Among those detained with Eser were seven human rights defenders, two foreign trainers – a German and a Swedish national – as well as the hotel owner, Amnesty's statement said.

"This is a grotesque abuse of power and highlights the precarious situation facing human rights activists in the country," said Amnesty's Secretary General Salil Shetty.

Since the failed putsch, Turkey has jailed more than 50,000 people pending trial and suspended or dismissed some 150,000, including soldiers, police, teachers and public servants, over alleged links with terrorist groups.

The purge has also led to the closure of some 130 media outlets and jailing of 150 journalists and has worried Turkey's Western allies and rights groups, who say President Tayyip Erdogan is using the coup as a pretext to muzzle dissent.

EU Enlargement Commissioner Johannes Hahn, visiting Turkey to discuss its performance in European Union accession talks, said he had raised the detentions with Turkish officials.

"... (but) I didn't get a sufficient answer about it.
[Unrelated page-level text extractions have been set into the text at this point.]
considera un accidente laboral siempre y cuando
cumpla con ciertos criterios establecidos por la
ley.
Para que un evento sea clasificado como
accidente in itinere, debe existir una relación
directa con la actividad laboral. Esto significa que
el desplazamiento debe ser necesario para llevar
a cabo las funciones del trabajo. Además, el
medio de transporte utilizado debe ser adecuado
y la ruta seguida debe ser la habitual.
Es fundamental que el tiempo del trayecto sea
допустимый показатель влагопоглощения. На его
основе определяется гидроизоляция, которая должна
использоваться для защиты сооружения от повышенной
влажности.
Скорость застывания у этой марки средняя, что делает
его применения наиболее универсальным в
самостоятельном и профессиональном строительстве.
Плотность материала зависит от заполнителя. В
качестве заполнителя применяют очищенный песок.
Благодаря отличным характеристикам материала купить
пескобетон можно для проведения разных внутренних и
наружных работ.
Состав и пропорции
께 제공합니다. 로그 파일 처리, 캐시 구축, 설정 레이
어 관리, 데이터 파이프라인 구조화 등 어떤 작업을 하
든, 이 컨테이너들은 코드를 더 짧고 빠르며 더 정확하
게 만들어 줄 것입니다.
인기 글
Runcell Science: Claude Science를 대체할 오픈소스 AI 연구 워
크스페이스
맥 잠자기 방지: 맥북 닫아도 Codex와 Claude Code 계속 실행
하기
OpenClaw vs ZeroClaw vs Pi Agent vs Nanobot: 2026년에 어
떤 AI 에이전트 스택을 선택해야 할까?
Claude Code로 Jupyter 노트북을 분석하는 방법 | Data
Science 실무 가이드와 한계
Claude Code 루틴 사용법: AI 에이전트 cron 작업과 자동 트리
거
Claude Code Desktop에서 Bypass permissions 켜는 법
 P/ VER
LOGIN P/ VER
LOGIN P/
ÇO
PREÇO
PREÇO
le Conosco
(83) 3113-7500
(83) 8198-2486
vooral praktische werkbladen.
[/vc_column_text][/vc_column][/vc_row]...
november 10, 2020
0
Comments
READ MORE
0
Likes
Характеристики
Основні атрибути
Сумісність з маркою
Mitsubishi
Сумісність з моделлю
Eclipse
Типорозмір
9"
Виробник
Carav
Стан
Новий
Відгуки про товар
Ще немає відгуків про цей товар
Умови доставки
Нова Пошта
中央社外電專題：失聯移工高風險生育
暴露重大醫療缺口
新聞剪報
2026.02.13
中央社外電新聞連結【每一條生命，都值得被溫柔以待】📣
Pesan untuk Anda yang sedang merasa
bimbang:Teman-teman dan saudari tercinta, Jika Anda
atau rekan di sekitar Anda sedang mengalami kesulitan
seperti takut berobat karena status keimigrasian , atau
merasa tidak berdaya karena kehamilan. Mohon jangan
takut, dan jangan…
We will continue to follow this," he told reporters at a news conference at Ankara airport.

Hahn also said he had stressed the need for Turkey to respect the rule of law and the right of people to a fair trial.

More than 240 people were killed in last year's coup attempt, and the government has said the security measures are necessary because of the gravity of the threats facing Turkey.

Amnesty Turkey's chairman was detained in early June with 22 other lawyers over alleged links to the network of Muslim cleric Fethullah Gulen, whom Ankara blames for the failed coup.